- _Work instruction_:
Copy the text in the entries below word for word, and leave out the pictures.
Top of Data extracts
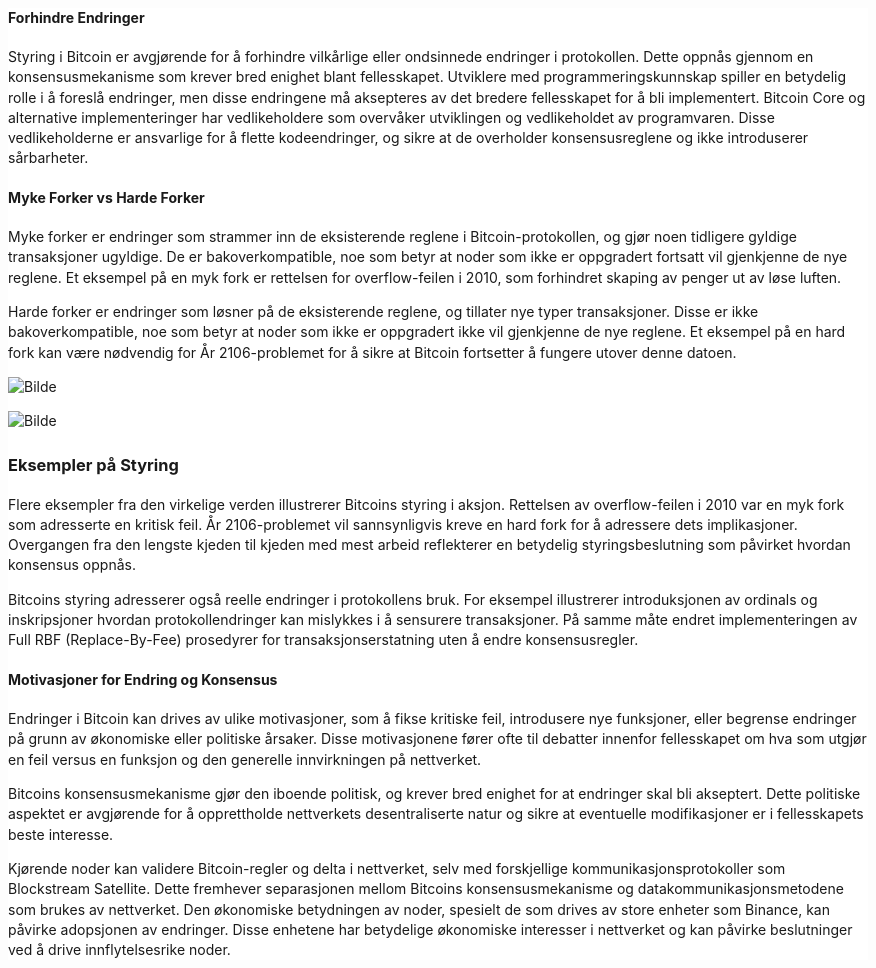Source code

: #### Forhindre Endringer

Styring i Bitcoin er avgjørende for å forhindre vilkårlige eller ondsinnede endringer i protokollen. Dette oppnås gjennom en konsensusmekanisme som krever bred enighet blant fellesskapet. Utviklere med programmeringskunnskap spiller en betydelig rolle i å foreslå endringer, men disse endringene må aksepteres av det bredere fellesskapet for å bli implementert.
Bitcoin Core og alternative implementeringer har vedlikeholdere som overvåker utviklingen og vedlikeholdet av programvaren. Disse vedlikeholderne er ansvarlige for å flette kodeendringer, og sikre at de overholder konsensusreglene og ikke introduserer sårbarheter.

#### Myke Forker vs Harde Forker

Myke forker er endringer som strammer inn de eksisterende reglene i Bitcoin-protokollen, og gjør noen tidligere gyldige transaksjoner ugyldige. De er bakoverkompatible, noe som betyr at noder som ikke er oppgradert fortsatt vil gjenkjenne de nye reglene. Et eksempel på en myk fork er rettelsen for overflow-feilen i 2010, som forhindret skaping av penger ut av løse luften.

Harde forker er endringer som løsner på de eksisterende reglene, og tillater nye typer transaksjoner. Disse er ikke bakoverkompatible, noe som betyr at noder som ikke er oppgradert ikke vil gjenkjenne de nye reglene. Et eksempel på en hard fork kan være nødvendig for År 2106-problemet for å sikre at Bitcoin fortsetter å fungere utover denne datoen.

![Bilde](assets/en/2/12.webp)

![Bilde](assets/en/2/13.webp)

### Eksempler på Styring

Flere eksempler fra den virkelige verden illustrerer Bitcoins styring i aksjon. Rettelsen av overflow-feilen i 2010 var en myk fork som adresserte en kritisk feil. År 2106-problemet vil sannsynligvis kreve en hard fork for å adressere dets implikasjoner. Overgangen fra den lengste kjeden til kjeden med mest arbeid reflekterer en betydelig styringsbeslutning som påvirket hvordan konsensus oppnås.

Bitcoins styring adresserer også reelle endringer i protokollens bruk. For eksempel illustrerer introduksjonen av ordinals og inskripsjoner hvordan protokollendringer kan mislykkes i å sensurere transaksjoner. På samme måte endret implementeringen av Full RBF (Replace-By-Fee) prosedyrer for transaksjonserstatning uten å endre konsensusregler.

#### Motivasjoner for Endring og Konsensus

Endringer i Bitcoin kan drives av ulike motivasjoner, som å fikse kritiske feil, introdusere nye funksjoner, eller begrense endringer på grunn av økonomiske eller politiske årsaker. Disse motivasjonene fører ofte til debatter innenfor fellesskapet om hva som utgjør en feil versus en funksjon og den generelle innvirkningen på nettverket.

Bitcoins konsensusmekanisme gjør den iboende politisk, og krever bred enighet for at endringer skal bli akseptert. Dette politiske aspektet er avgjørende for å opprettholde nettverkets desentraliserte natur og sikre at eventuelle modifikasjoner er i fellesskapets beste interesse.

Kjørende noder kan validere Bitcoin-regler og delta i nettverket, selv med forskjellige kommunikasjonsprotokoller som Blockstream Satellite. Dette fremhever separasjonen mellom Bitcoins konsensusmekanisme og datakommunikasjonsmetodene som brukes av nettverket. Den økonomiske betydningen av noder, spesielt de som drives av store enheter som Binance, kan påvirke adopsjonen av endringer. Disse enhetene har betydelige økonomiske interesser i nettverket og kan påvirke beslutninger ved å drive innflytelsesrike noder.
Bottom of Data extracts
- _Your response_:
Source code

: #### Forhindre Endringer

Styring i Bitcoin er avgjørende for å forhindre vilkårlige eller ondsinnede endringer i protokollen. Dette oppnås gjennom en konsensusmekanisme som krever bred enighet blant fellesskapet. Utviklere med programmeringskunnskap spiller en betydelig rolle i å foreslå endringer, men disse endringene må aksepteres av det bredere fellesskapet for å bli implementert.
Bitcoin Core og alternative implementeringer har vedlikeholdere som overvåker utviklingen og vedlikeholdet av programvaren. Disse vedlikeholderne er ansvarlige for å flette kodeendringer, og sikre at de overholder konsensusreglene og ikke introduserer sårbarheter.

#### Myke Forker vs Harde Forker

Myke forker er endringer som strammer inn de eksisterende reglene i Bitcoin-protokollen, og gjør noen tidligere gyldige transaksjoner ugyldige. De er bakoverkompatible, noe som betyr at noder som ikke er oppgradert fortsatt vil gjenkjenne de nye reglene. Et eksempel på en myk fork er rettelsen for overflow-feilen i 2010, som forhindret skaping av penger ut av løse luften.

Harde forker er endringer som løsner på de eksisterende reglene, og tillater nye typer transaksjoner. Disse er ikke bakoverkompatible, noe som betyr at noder som ikke er oppgradert ikke vil gjenkjenne de nye reglene. Et eksempel på en hard fork kan være nødvendig for År 2106-problemet for å sikre at Bitcoin fortsetter å fungere utover denne datoen.

![Bilde](assets/en/2/12.webp)

![Bilde](assets/en/2/13.webp)

### Eksempler på Styring

Flere eksempler fra den virkelige verden illustrerer Bitcoins styring i aksjon. Rettelsen av overflow-feilen i 2010 var en myk fork som adresserte en kritisk feil. År 2106-problemet vil sannsynligvis kreve en hard fork for å adressere dets implikasjoner. Overgangen fra den lengste kjeden til kjeden med mest arbeid reflekterer en betydelig styringsbeslutning som påvirket hvordan konsensus oppnås.

Bitcoins styring adresserer også reelle endringer i protokollens bruk. For eksempel illustrerer introduksjonen av ordinals og inskripsjoner hvordan protokollendringer kan mislykkes i å sensurere transaksjoner. På samme måte endret implementeringen av Full RBF (Replace-By-Fee) prosedyrer for transaksjonserstatning uten å endre konsensusregler.

#### Motivasjoner for Endring og Konsensus

Endringer i Bitcoin kan drives av ulike motivasjoner, som å fikse kritiske feil, introdusere nye funksjoner, eller begrense endringer på grunn av økonomiske eller politiske årsaker. Disse motivasjonene fører ofte til debatter innenfor fellesskapet om hva som utgjør en feil versus en funksjon og den generelle innvirkningen på nettverket.

Bitcoins konsensusmekanisme gjør den iboende politisk, og krever bred enighet for at endringer skal bli akseptert. Dette politiske aspektet er avgjørende for å opprettholde nettverkets desentraliserte natur og sikre at eventuelle modifikasjoner er i fellesskapets beste interesse.

Kjørende noder kan validere Bitcoin-regler og delta i nettverket, selv med forskjellige kommunikasjonsprotokoller som Blockstream Satellite. Dette fremhever separasjonen mellom Bitcoins konsensusmekanisme og datakommunikasjonsmetodene som brukes av nettverket. Den økonomiske betydningen av noder, spesielt de som drives av store enheter som Binance, kan påvirke adopsjonen av endringer. Disse enhetene har betydelige økonomiske interesser i nettverket og kan påvirke beslutninger ved å drive innflytelsesrike noder.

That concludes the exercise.